The Iconoclasms Network has 16 members, 10 from the UK/EU and 6 from North America; 9 are established scholars; 3 are postgraduate researchers; 4 are museum professionals from Tate Modern, Tate Britain, Birmingham Museums Trust, and The Fruitmarket Gallery in Edinburgh. In addition to direct impact on the exhibition Art under Attack at Tate Britain, the Network had lasting impact on museum practice. As described by one of the museum professionals: `My participation in the [Iconoclasms] Network has made a significant contribution to my own professional development. As a museum and conservation professional, the experience has encouraged me to consider the research agenda for my organisation, its aims and how it is structured... I am presently working to establish a research group made up of staff from across the museum to test how we develop and deliver research and this is a direct result of my participation in the Iconoclasms Network'. He later wrote: `My experience with the group has changed the way I look at the world. While I may have been aware of this lens of iconoclasm on the periphery of my vision when I joined the group [the Network has] helped to open up my aperture to this view of the world. I have always been struck by the power afforded the curator or creator in filling the public space of the gallery. It is an opportunity that is easily wasted and frittered away with big statements and little substance which is an obvious trap when dealing with this subject. [Art under Attack has] avoided the bear trap and grasped the opportunity to create something that is challenging, original and engaging which by my count is three out of three' (source 2).

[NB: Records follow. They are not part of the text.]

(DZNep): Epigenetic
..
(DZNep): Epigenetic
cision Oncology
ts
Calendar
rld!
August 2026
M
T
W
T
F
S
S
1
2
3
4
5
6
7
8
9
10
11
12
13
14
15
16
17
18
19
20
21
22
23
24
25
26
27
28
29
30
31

D. Impact on museum publications aimed at the general public

The British Museum `popular' book Icons 2007 (aimed at the general public rather than specialists — source 3) omits the hitherto blanket assertion that icons were windows to the holy from the beginning, and instead adopts the new interpretation developed in Brubaker (Brubaker 1989; R1 and R2) that this was part of a historical process that peaked in the late seventh century. There are no footnotes in this booklet, but the recommended reading (p. 138) omits the hitherto classic article espousing the `old' interpretation (E Kitzinger 1954: `The cult of images in the age before Iconoclasm', Dumbarton Oaks Papers 8 , 85-150) and instead lists Brubaker and Haldon 2001 (R2).

E. Impact on the history curriculum in Italian HEIs

Brubaker 2012 (R4) — the short version of Brubaker and Haldon 2011 — was translated into Italian by Viella, a press specialising in history publications. Cecilia Palombelli, director of the press, explained: `We are translating Professor Brubaker's Inventing Byzantine Iconoclasm due to requests for an introductory book about Byzantine iconoclasm by colleagues at five universities to use as a set text for their medieval history courses.... We expect that other universities will also pick this up, and our experience is that there is a wide public interest in Italy for books of this kind. Professor Brubaker is of course well known to all Byzantinists in Italy, and they are anxious to have her research available for their students' (source 4).

Sources to corroborate the impact

[1] Extract from Striking Images (Ashgate 2013), available from HEI on request.

[2] Factual statement provided by Acting Director, Birmingham Museums Trust.

[3] Icons (The British Museum, 2007), available from HEI on request.

[4] Factual statement provided by director of Viella, the Italian publishers responsible for the Italian translation of Brubaker 2012 (an English translation appears above).